Atmospheric models are used for every day weather events and short-term forecasting while climate models are used for longer term forecasts. Climate forecasts are generally divided into statistical forecasts, which cover seasonal to annual forecasts, and global climate models, which use equations to simulate the climate across the entire globe over a long time period.
Why do I care? Climate models can be used to predict climate variations for the next year, which can help farmers plan their crops and management procedures for the next growing season, or future climate impacts years from now that could affect farmers and agricultural agents and what kinds of crops they can grow.
I should already be familiar with: Southeast Temperature
Models are simple ways of trying to simulate how the atmosphere behaves. Some are simple black box models with just a few inputs and outputs, and some are highly complex mathematical calculations incorporating the physical equations which describe the atmosphere's behavior, along with large sets of observations of the current atmospheric state and sophisticated computing techniques.
Atmospheric Forecasting Models – Atmospheric models can be thought of as future weather predictors. There are several that are used for forecasting by the National Weather Service and other weather laboratories across the country, and they give forecasters an idea of what kind of weather to expect.
These models use MANY mathematical and complex equations defining atmospheric and physical motions. Since these models use so many complex and long equations, it takes very powerful supercomputers to run these models. However, despite the complexity of the models, they cannot account for everything that goes on in the atmosphere, and as a result they tend to have errors. These errors over time continue to grow and can give forecasters misleading information. Even the best forecasting models in the world cannot provide meaningful predictions beyond 2 weeks, and any prediction of more than a week ahead is not likely to be very accurate.
Monthly and Seasonal Climate Forecasts
The National Weather Service and meteorological agencies in other countries prepare monthly and seasonal forecasts for up to a year ahead of current conditions. These forecasts are based mainly on statistical relationships between current conditions and expected atmospheric conditions for the next few months. The single strongest statistical predictor for climate conditions over the next few months in the United States is the state of El Niño. This statistical signal is strongest in winter; there is less skill in the climate forecasts in other seasons when El Niño is not as strong or is absent. You can look at differences in expected temperature and rainfall in the Southeast based on El Niño at www.AgroClimate.org. NOAA's Climate Prediction Center uses the El Niño phase and other information on ocean temperatures and soil moisture conditions on the continent to predict the likelihood of above or below normal values up to a year ahead by statistically comparing current conditions to what happened in previous years with similar conditions.
Interpreting seasonal forecasts is done using maps produced by the Climate Prediction Center. For example, on the CPC map for June-July-August 2010 for temperature (to the left) the map shows areas that are more likely to be above normal, areas that are more likely to be below normal, and also some areas with equal chances or above-, below-, and near-normal. The basic assumption is that in an area of equal chances there is a 33.3 percent chance of normal temperature, 33.3 percent chance of above normal temperature, and 33.3 percent chance of below normal temperature. In areas labeled above or below normal, the percentages are shifted towards the most likely climate. But even in the Southwest, where there is a center of above 50 percent chance of above normal temperature, there is still a 33 percent chance of normal weather and a 17 percent chance of below normal temperature. Because every year is unique, statistics cannot provide a perfect forecast. However, knowing the odds of getting above or below normal temperature or rainfall can help producers decide what crops to grow and how to manage their planting dates as well as the likelihood of being affected by some weather-dependent pests and diseases.

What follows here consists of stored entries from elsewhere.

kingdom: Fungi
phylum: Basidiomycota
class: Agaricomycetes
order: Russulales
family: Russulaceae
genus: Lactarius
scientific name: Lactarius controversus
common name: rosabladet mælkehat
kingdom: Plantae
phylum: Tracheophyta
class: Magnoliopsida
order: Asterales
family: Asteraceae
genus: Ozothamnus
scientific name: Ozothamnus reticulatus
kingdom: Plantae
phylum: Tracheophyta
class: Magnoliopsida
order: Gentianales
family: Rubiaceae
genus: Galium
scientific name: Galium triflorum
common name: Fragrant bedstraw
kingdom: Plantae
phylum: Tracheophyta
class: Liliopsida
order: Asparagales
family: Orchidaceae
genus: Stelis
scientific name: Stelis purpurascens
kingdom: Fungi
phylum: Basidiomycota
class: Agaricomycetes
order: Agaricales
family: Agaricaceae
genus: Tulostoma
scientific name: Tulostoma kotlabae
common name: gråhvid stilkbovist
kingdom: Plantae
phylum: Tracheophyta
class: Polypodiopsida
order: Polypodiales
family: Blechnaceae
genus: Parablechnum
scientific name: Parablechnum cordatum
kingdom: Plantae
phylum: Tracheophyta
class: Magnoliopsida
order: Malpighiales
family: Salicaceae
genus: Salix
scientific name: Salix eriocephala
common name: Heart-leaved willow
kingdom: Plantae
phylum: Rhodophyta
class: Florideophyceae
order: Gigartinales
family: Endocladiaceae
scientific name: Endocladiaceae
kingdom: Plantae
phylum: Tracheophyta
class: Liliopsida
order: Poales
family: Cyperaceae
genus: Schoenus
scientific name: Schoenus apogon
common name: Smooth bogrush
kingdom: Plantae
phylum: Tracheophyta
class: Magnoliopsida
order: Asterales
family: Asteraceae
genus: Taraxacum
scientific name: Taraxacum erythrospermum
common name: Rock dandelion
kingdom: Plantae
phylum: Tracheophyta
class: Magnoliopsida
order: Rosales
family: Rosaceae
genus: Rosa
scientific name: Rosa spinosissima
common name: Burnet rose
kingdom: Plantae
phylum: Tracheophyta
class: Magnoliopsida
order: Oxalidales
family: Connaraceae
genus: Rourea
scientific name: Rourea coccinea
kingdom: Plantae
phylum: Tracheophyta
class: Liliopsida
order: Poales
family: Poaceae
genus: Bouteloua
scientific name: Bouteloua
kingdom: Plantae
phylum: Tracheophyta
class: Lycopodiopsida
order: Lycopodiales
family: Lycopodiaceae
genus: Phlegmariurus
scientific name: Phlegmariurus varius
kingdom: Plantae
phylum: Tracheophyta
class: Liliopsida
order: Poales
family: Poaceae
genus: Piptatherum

Global climate models (GCMs) are used to provide detailed global predictions of the climate. Like weather forecasting models, they are run on supercomputers using a grid superimposed on the globe with calculations of the atmospheric equations of motion over time. They also include simplified ways of simulating rainfall and other small-scale atmospheric processes which cannot be mathematically calculated at scales smaller than the grid they use. The biggest difference between many GCMs and weather forecasting models is that they generally have to include the effects of a changing ocean and atmospheric chemistry (including carbon dioxide), which don't really have an impact on the atmosphere over a few days.
GCMs have been used to study past climates as well as make predictions of future climate under global warming scenarios. By looking at how they behave when predicting past or present climate, we can gain more confidence in the predictions they make for climate 100 years from now. Even though predictions from individual GCMs do not always agree exactly on what the future climate will bring, comparisons of the results of many different climate model forecasts show that warming of the Southeast is likely by 2100. The forecasts for rainfall trends is much less consistent between models, but generally shows that rainfall is likely to come in shorter, higher intensity bursts which could increase erosion and allow more rain to run off rather than sink into the ground, reducing soil moisture.